NBA Finals Ratings Are Up From 2020 But Down From 2019, Which is No Surprise
By Liam McKeone
The Phoenix Suns and Milwaukee Bucks are clashing on the biggest stage in basketball. With the grand event that is the NBA Finals comes with everyone's favorite sports-adjacent discussion: Ratings! This year's iteration promised to be particularly contentious as the NBA and media analyzes the first Finals without the household name/big market combination that has driven great viewership numbers over the last decade (see: LeBron James in Miami, Stephen Curry and Kevin Durant in Golden State, et al).
Today, folks, we got the numbers from Game 1 of these Finals. They were, unsurprisingly, up from 2020, when the Lakers/Heat matchup was going up against the unholy combination of the NFL, a presidential election cycle, and the pandemic viewership decline trend. The numbers were (also unsurprisingly) down from 2019, the most recent "normal" year we have to compare.
I can't imagine anyone at the league offices is sounding the klaxon horn over that 35 percent dip from the 2019 showdown, even with the note Sportico's Anthony Crupi adds about the Toronto numbers' absence from Nielsen ratings. The Dubs/Raptors series that year featured the three biggest non-LeBron names in basketball, and this year's series does not. All the league probably cared about was getting up over the low numbers from the strange and bizarre 2020 affair, which it accomplished.
This is pretty much what everyone expected. Phoenix and Milwaukee are not huge markets, even if their fanbases are loyal and tuning in to every second of every game. This is the first Finals appearance this century for both squads, meaning casual fans who only tune in for big games are not yet familiar with the likes of Giannis Antetokounmpo or Devin Booker.
The biggest note may be that we are not really back to what we would consider to be the standard of normalcy we had in 2019. We aren't so far removed from the worst of the pandemic that anyone has any real understanding of how viewership habits during those times may change in regards to sports going forward.
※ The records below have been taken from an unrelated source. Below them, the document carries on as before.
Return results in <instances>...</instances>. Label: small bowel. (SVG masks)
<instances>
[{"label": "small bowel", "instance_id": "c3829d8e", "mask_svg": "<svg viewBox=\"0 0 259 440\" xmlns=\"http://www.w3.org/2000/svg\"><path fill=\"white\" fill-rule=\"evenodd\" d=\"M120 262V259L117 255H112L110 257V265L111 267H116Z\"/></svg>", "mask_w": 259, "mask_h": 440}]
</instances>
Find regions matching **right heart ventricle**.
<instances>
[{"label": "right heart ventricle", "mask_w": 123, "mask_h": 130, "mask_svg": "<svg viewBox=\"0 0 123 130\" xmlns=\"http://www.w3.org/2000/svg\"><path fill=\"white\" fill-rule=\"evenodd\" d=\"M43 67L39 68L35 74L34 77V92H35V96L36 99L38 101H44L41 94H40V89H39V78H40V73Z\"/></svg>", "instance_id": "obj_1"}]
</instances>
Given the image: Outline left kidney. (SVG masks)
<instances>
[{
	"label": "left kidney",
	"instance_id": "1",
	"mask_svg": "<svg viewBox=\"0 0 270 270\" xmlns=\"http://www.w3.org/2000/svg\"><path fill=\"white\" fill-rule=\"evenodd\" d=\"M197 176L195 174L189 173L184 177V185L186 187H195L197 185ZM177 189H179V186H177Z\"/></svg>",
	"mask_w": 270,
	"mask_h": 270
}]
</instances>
By the standards of pre-2020, this are bad ratings. By the standard of post-2020? Who the hell knows.
The big number at the end of the series will be the most telling. More viewers will presumably tune in when the series moves back to Milwaukee and the start time is moved up to 8 p.m. ET instead of the Phoenix 9 p.m. ET tip-off (which I use loosely, since the actual tip often doesn't come for at least 15 minutes after the listed start time). Giannis will round into form and make the games closer and more exciting. If these Finals go the distance and play six or seven games, viewership will spike because sports fans like good games, even if LeBron or Kawhi or KD aren't there.
These early numbers aren't great by the standards of two years ago. But a whole lot has changed in those 24 months. For how things are today, 8.56 million viewers in the first game of a Milwaukee-Phoenix Finals isn't too bad at all.